##### Excerpted records

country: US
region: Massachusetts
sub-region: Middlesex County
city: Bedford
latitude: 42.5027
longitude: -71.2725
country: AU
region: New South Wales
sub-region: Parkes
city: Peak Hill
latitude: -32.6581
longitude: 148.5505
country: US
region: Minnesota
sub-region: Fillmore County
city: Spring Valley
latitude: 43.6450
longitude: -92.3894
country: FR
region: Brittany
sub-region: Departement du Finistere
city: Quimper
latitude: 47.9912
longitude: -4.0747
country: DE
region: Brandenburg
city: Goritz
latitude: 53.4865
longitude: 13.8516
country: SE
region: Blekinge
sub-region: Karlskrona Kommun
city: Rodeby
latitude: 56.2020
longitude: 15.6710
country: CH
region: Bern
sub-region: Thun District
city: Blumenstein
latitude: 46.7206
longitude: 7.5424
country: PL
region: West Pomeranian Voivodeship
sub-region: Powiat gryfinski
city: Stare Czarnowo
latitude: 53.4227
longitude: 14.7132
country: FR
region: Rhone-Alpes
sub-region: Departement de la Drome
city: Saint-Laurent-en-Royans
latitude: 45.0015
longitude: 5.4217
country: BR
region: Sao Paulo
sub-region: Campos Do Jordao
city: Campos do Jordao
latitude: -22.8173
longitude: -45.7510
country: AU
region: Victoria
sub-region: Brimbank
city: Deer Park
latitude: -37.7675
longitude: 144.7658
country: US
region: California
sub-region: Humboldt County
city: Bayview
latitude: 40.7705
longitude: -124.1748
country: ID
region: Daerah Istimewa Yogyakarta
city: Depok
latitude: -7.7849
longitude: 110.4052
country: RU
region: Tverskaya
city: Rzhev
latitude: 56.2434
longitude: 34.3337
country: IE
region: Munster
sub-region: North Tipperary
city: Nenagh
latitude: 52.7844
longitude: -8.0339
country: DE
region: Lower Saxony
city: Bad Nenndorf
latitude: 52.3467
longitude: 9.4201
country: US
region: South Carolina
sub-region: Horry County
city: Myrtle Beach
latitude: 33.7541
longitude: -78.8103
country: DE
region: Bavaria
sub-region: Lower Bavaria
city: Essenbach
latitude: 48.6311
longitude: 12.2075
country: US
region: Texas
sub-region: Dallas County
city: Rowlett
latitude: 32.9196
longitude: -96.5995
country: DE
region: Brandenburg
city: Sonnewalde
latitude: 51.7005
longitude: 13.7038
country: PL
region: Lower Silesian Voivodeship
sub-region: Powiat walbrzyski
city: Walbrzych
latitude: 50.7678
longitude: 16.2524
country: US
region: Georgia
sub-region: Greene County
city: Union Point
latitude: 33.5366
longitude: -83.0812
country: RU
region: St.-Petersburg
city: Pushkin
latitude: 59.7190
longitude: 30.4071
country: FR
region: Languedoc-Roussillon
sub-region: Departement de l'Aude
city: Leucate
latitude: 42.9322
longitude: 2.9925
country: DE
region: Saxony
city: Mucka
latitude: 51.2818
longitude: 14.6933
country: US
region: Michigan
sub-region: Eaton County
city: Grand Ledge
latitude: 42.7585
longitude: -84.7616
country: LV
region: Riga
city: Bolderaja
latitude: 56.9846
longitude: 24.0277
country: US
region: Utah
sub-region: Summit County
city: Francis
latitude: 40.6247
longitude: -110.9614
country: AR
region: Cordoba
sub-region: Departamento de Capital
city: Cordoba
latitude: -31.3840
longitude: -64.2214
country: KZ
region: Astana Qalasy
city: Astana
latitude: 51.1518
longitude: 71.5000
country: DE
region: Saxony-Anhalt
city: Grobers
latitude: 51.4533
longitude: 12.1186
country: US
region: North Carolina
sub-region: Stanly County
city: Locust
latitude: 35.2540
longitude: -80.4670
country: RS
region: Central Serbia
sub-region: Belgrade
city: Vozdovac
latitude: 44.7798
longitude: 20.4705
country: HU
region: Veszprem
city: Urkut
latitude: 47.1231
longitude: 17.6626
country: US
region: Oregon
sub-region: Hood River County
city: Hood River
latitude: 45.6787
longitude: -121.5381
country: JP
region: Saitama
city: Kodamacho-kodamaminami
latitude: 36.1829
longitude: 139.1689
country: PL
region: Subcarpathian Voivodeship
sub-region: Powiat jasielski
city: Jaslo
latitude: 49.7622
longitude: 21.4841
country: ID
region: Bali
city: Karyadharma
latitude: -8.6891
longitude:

##########

Required work:
Please repeat the whole listing above line for line, with no changes.

Reply to the task:
country: US
region: Massachusetts
sub-region: Middlesex County
city: Bedford
latitude: 42.5027
longitude: -71.2725
country: AU
region: New South Wales
sub-region: Parkes
city: Peak Hill
latitude: -32.6581
longitude: 148.5505
country: US
region: Minnesota
sub-region: Fillmore County
city: Spring Valley
latitude: 43.6450
longitude: -92.3894
country: FR
region: Brittany
sub-region: Departement du Finistere
city: Quimper
latitude: 47.9912
longitude: -4.0747
country: DE
region: Brandenburg
city: Goritz
latitude: 53.4865
longitude: 13.8516
country: SE
region: Blekinge
sub-region: Karlskrona Kommun
city: Rodeby
latitude: 56.2020
longitude: 15.6710
country: CH
region: Bern
sub-region: Thun District
city: Blumenstein
latitude: 46.7206
longitude: 7.5424
country: PL
region: West Pomeranian Voivodeship
sub-region: Powiat gryfinski
city: Stare Czarnowo
latitude: 53.4227
longitude: 14.7132
country: FR
region: Rhone-Alpes
sub-region: Departement de la Drome
city: Saint-Laurent-en-Royans
latitude: 45.0015
longitude: 5.4217
country: BR
region: Sao Paulo
sub-region: Campos Do Jordao
city: Campos do Jordao
latitude: -22.8173
longitude: -45.7510
country: AU
region: Victoria
sub-region: Brimbank
city: Deer Park
latitude: -37.7675
longitude: 144.7658
country: US
region: California
sub-region: Humboldt County
city: Bayview
latitude: 40.7705
longitude: -124.1748
country: ID
region: Daerah Istimewa Yogyakarta
city: Depok
latitude: -7.7849
longitude: 110.4052
country: RU
region: Tverskaya
city: Rzhev
latitude: 56.2434
longitude: 34.3337
country: IE
region: Munster
sub-region: North Tipperary
city: Nenagh
latitude: 52.7844
longitude: -8.0339
country: DE
region: Lower Saxony
city: Bad Nenndorf
latitude: 52.3467
longitude: 9.4201
country: US
region: South Carolina
sub-region: Horry County
city: Myrtle Beach
latitude: 33.7541
longitude: -78.8103
country: DE
region: Bavaria
sub-region: Lower Bavaria
city: Essenbach
latitude: 48.6311
longitude: 12.2075
country: US
region: Texas
sub-region: Dallas County
city: Rowlett
latitude: 32.9196
longitude: -96.5995
country: DE
region: Brandenburg
city: Sonnewalde
latitude: 51.7005
longitude: 13.7038
country: PL
region: Lower Silesian Voivodeship
sub-region: Powiat walbrzyski
city: Walbrzych
latitude: 50.7678
longitude: 16.2524
country: US
region: Georgia
sub-region: Greene County
city: Union Point
latitude: 33.5366
longitude: -83.0812
country: RU
region: St.-Petersburg
city: Pushkin
latitude: 59.7190
longitude: 30.4071
country: FR
region: Languedoc-Roussillon
sub-region: Departement de l'Aude
city: Leucate
latitude: 42.9322
longitude: 2.9925
country: DE
region: Saxony
city: Mucka
latitude: 51.2818
longitude: 14.6933
country: US
region: Michigan
sub-region: Eaton County
city: Grand Ledge
latitude: 42.7585
longitude: -84.7616
country: LV
region: Riga
city: Bolderaja
latitude: 56.9846
longitude: 24.0277
country: US
region: Utah
sub-region: Summit County
city: Francis
latitude: 40.6247
longitude: -110.9614
country: AR
region: Cordoba
sub-region: Departamento de Capital
city: Cordoba
latitude: -31.3840
longitude: -64.2214
country: KZ
region: Astana Qalasy
city: Astana
latitude: 51.1518
longitude: 71.5000
country: DE
region: Saxony-Anhalt
city: Grobers
latitude: 51.4533
longitude: 12.1186
country: US
region: North Carolina
sub-region: Stanly County
city: Locust
latitude: 35.2540
longitude: -80.4670
country: RS
region: Central Serbia
sub-region: Belgrade
city: Vozdovac
latitude: 44.7798
longitude: 20.4705
country: HU
region: Veszprem
city: Urkut
latitude: 47.1231
longitude: 17.6626
country: US
region: Oregon
sub-region: Hood River County
city: Hood River
latitude: 45.6787
longitude: -121.5381
country: JP
region: Saitama
city: Kodamacho-kodamaminami
latitude: 36.1829
longitude: 139.1689
country: PL
region: Subcarpathian Voivodeship
sub-region: Powiat jasielski
city: Jaslo
latitude: 49.7622
longitude: 21.4841
country: ID
region: Bali
city: Karyadharma
latitude: -8.6891
longitude:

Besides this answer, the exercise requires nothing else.